** Task inputs **

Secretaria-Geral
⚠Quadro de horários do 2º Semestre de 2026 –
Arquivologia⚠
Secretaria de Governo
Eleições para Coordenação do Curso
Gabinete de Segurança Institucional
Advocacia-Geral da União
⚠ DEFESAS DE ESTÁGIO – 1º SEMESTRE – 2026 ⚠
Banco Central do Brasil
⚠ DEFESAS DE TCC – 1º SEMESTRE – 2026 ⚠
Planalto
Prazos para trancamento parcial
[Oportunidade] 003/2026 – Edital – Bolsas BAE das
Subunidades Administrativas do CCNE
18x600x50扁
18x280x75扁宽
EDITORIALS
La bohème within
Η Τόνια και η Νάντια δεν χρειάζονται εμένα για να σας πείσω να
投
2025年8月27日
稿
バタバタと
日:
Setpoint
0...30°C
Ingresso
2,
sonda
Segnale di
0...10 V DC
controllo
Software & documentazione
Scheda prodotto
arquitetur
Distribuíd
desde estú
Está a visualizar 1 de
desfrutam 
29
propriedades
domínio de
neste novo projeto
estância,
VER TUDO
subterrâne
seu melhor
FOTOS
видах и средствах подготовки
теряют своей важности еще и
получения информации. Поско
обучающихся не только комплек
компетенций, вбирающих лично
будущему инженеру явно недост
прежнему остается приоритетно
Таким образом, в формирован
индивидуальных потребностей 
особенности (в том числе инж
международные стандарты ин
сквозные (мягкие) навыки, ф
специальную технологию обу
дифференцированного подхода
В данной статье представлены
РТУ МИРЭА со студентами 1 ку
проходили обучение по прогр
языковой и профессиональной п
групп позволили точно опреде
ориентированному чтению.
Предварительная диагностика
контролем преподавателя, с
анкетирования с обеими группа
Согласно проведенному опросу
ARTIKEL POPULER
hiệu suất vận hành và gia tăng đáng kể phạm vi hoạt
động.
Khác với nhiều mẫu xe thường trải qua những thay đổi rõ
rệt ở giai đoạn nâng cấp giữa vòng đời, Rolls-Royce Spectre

** Task **
Give the lines read from the records as a JSON list of strings, one string per line, with blank lines left out.

** Exercise solution **
[
  "Secretaria-Geral",
  "⚠Quadro de horários do 2º Semestre de 2026 –",
  "Arquivologia⚠",
  "Secretaria de Governo",
  "Eleições para Coordenação do Curso",
  "Gabinete de Segurança Institucional",
  "Advocacia-Geral da União",
  "⚠ DEFESAS DE ESTÁGIO – 1º SEMESTRE – 2026 ⚠",
  "Banco Central do Brasil",
  "⚠ DEFESAS DE TCC – 1º SEMESTRE – 2026 ⚠",
  "Planalto",
  "Prazos para trancamento parcial",
  "[Oportunidade] 003/2026 – Edital – Bolsas BAE das",
  "Subunidades Administrativas do CCNE",
  "18x600x50扁",
  "18x280x75扁宽",
  "EDITORIALS",
  "La bohème within",
  "Η Τόνια και η Νάντια δεν χρειάζονται εμένα για να σας πείσω να",
  "投",
  "2025年8月27日",
  "稿",
  "バタバタと",
  "日:",
  "Setpoint",
  "0...30°C",
  "Ingresso",
  "2,",
  "sonda",
  "Segnale di",
  "0...10 V DC",
  "controllo",
  "Software & documentazione",
  "Scheda prodotto",
  "arquitetur",
  "Distribuíd",
  "desde estú",
  "Está a visualizar 1 de",
  "desfrutam ",
  "29",
  "propriedades",
  "domínio de",
  "neste novo projeto",
  "estância,",
  "VER TUDO",
  "subterrâne",
  "seu melhor",
  "FOTOS",
  "видах и средствах подготовки",
  "теряют своей важности еще и",
  "получения информации. Поско",
  "обучающихся не только комплек",
  "компетенций, вбирающих лично",
  "будущему инженеру явно недост",
  "прежнему остается приоритетно",
  "Таким образом, в формирован",
  "индивидуальных потребностей ",
  "особенности (в том числе инж",
  "международные стандарты ин",
  "сквозные (мягкие) навыки, ф",
  "специальную технологию обу",
  "дифференцированного подхода",
  "В данной статье представлены",
  "РТУ МИРЭА со студентами 1 ку",
  "проходили обучение по прогр",
  "языковой и профессиональной п",
  "групп позволили точно опреде",
  "ориентированному чтению.",
  "Предварительная диагностика",
  "контролем преподавателя, с",
  "анкетирования с обеими группа",
  "Согласно проведенному опросу",
  "ARTIKEL POPULER",
  "hiệu suất vận hành và gia tăng đáng kể phạm vi hoạt",
  "động.",
  "Khác với nhiều mẫu xe thường trải qua những thay đổi rõ",
  "rệt ở giai đoạn nâng cấp giữa vòng đời, Rolls-Royce Spectre"
]